24 abril 2006

Cuento corto

Ya no tenía la necesidad imperiosa de coger lápiz, papel y hacer los deberes después de un día holgazaneando, sin aprovechar todas oportunidades que habían ido pasando. Lo tenía todo, una mujer que le quería, una casa, un buen trabajo que le garantizaba el pago de todas las facturas y las copas que le apetecieran, a sus padres cerca pero no demasiado, y un precioso sobrino recién llegado al mundo, traído por su querida hermana, a la que recuperaba de un olvido presente en cada nueva conversación.
- ¿Te acuerdas de cuando estuvimos en Málaga?
- Eso fue hace treinta años.
- Sí, pero te acuerdas, ¿no?
- Sí.
Sin embargo, lo echaba de menos. ¿Dónde estaban los sentimientos a flor de piel brotando en el boli azul y plata? ¿Y las libretas que llevaba en el bolsillo de la camisa, volando hacia sus manos cuando alguna chica se le aparecía en el metro como una musa? ¿Qué fue del verso? Se lo preguntaba todos los días entre informe e informe, a cada nuevo cumpleaños de un amigo al que regalaría algo pagado en plástico, comprado un rato antes de empezar la fiesta. No escribía.

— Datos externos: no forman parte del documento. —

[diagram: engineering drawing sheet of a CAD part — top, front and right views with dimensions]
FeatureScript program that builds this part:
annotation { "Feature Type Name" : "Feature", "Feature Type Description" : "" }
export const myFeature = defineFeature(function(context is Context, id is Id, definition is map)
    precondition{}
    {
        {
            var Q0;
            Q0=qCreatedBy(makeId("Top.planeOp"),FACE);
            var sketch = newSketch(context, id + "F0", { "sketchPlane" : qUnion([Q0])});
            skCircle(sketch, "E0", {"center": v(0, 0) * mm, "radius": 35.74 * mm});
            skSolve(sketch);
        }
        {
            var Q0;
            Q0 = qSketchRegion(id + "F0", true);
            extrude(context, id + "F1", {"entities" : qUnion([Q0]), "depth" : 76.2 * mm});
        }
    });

Marcos tenía esto en la cabeza dándole vueltas, y no quería quitárselo. Debía volver a escribir, a contar sus historias, reinventando su vida, se decía a sí mismo, cogiendo el toro por los cuernos, una vez que aceptaba que era lo que más quería de este mundo.

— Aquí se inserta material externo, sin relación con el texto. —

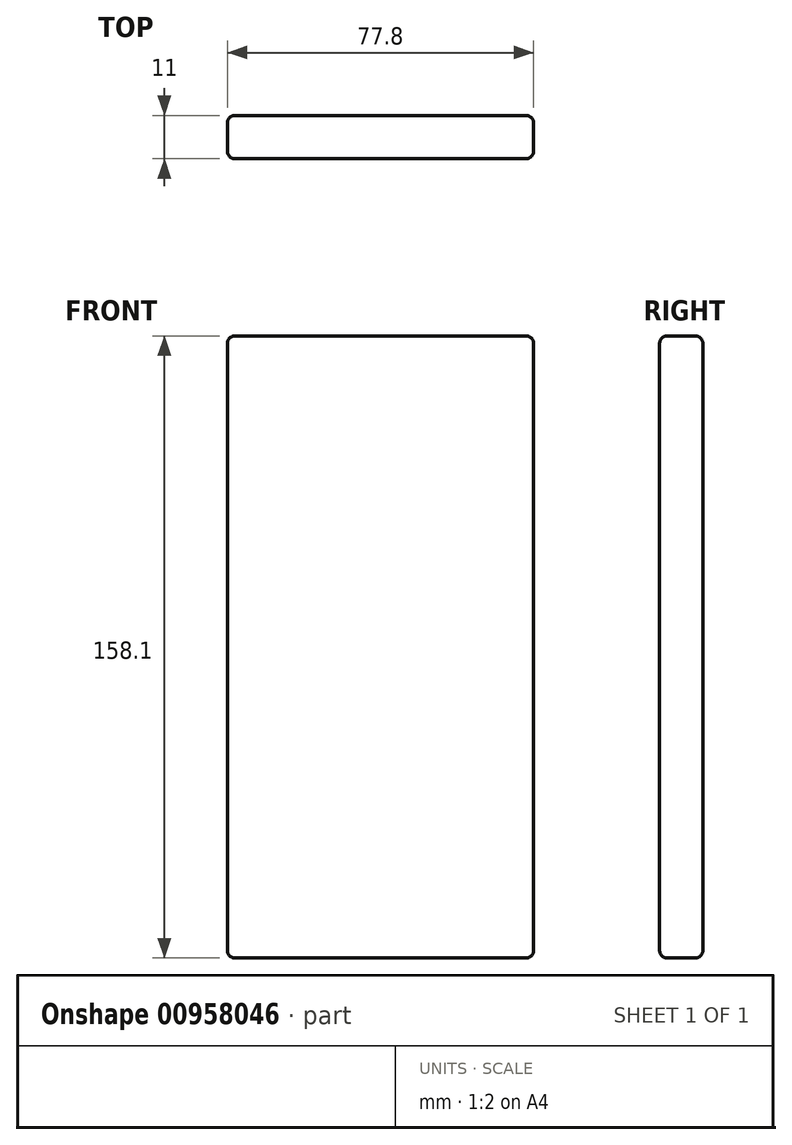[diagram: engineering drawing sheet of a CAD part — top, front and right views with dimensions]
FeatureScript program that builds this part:
annotation { "Feature Type Name" : "Feature", "Feature Type Description" : "" }
export const myFeature = defineFeature(function(context is Context, id is Id, definition is map)
    precondition{}
    {
        {
            var Q0;
            Q0=qCreatedBy(makeId("Top.planeOp"),FACE);
            var sketch = newSketch(context, id + "F0", { "sketchPlane" : qUnion([Q0])});
            skLineSegment(sketch, "E0.bottom", {"start": v(38.9, -5.5) * mm, "end": v(-38.9, -5.5) * mm});
            skLineSegment(sketch, "E0.top", {"start": v(38.9, 5.5) * mm, "end": v(-38.9, 5.5) * mm});
            skLineSegment(sketch, "E0.left", {"start": v(38.9, -5.5) * mm, "end": v(38.9, 5.5) * mm});
            skLineSegment(sketch, "E0.right", {"start": v(-38.9, -5.5) * mm, "end": v(-38.9, 5.5) * mm});
            skPoint(sketch, "E0.middle", {"position": v(0, 0) * mm});
            skSolve(sketch);
        }
        {
            var Q0;
            Q0 = qSketchRegion(id + "F0", true);
            extrude(context, id + "F1", {"entities" : qUnion([Q0]), "depth" : 158.1 * mm, "offsetDistance" : 25 * mm});
        }
        {
            var Q0;
            Q0=makeQuery(id+"F1.opExtrude","SWEPT_FACE",FACE,{"disambiguationData":[OSD([sQuery(id+"F0.wireOp",EDGE,"E0.bottom")])]});
            var Q1;
            Q1=makeQuery(id+"F1.opExtrude","SWEPT_FACE",FACE,{"disambiguationData":[OSD([sQuery(id+"F0.wireOp",EDGE,"E0.top")])]});
            var Q2;
            Q2=makeQuery(id+"F1.opExtrude","CAP_FACE",FACE,{"disambiguationData":[OSD([sQuery(id+"F0.wireOp",EDGE,"E0.bottom"),sQuery(id+"F0.wireOp",EDGE,"E0.top"),sQuery(id+"F0.wireOp",EDGE,"E0.left"),sQuery(id+"F0.wireOp",EDGE,"E0.right")])],"isStart":false});
            var Q3;
            Q3=makeQuery(id+"F1.opExtrude","CAP_FACE",FACE,{"disambiguationData":[OSD([sQuery(id+"F0.wireOp",EDGE,"E0.bottom"),sQuery(id+"F0.wireOp",EDGE,"E0.top"),sQuery(id+"F0.wireOp",EDGE,"E0.left"),sQuery(id+"F0.wireOp",EDGE,"E0.right")])],"isStart":true});
            fillet(context, id + "F2", {"entities" : qUnion([Q0, Q1, Q2, Q3]), "radius" : 2 * mm, "tangentPropagation" : true, "allowEdgeOverflow" : false});
        }
    });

Tarde tras tarde probaba de nuevo con un viejo cuaderno dejado a medias. Y una o dos hojas caían arrugadas a la papelera de su estudio, como gustaba de llamarlo para convencerse de que algún día llegaría a serlo.
No lo fue. Marcos fue muy feliz. Vivió años con su primera mujer, otros con la segunda, sobrevivió a sus padres e incluso fue testigo en la boda de su primer sobrino. No tuvo hijos, como tanto deseó, pero aún así, nada le impidió sentirse dichoso durante todos aquellos años. Volvió a escribir una sola vez. En su tumba reza la palabra con la que empezaría su obra nunca escrita: fin.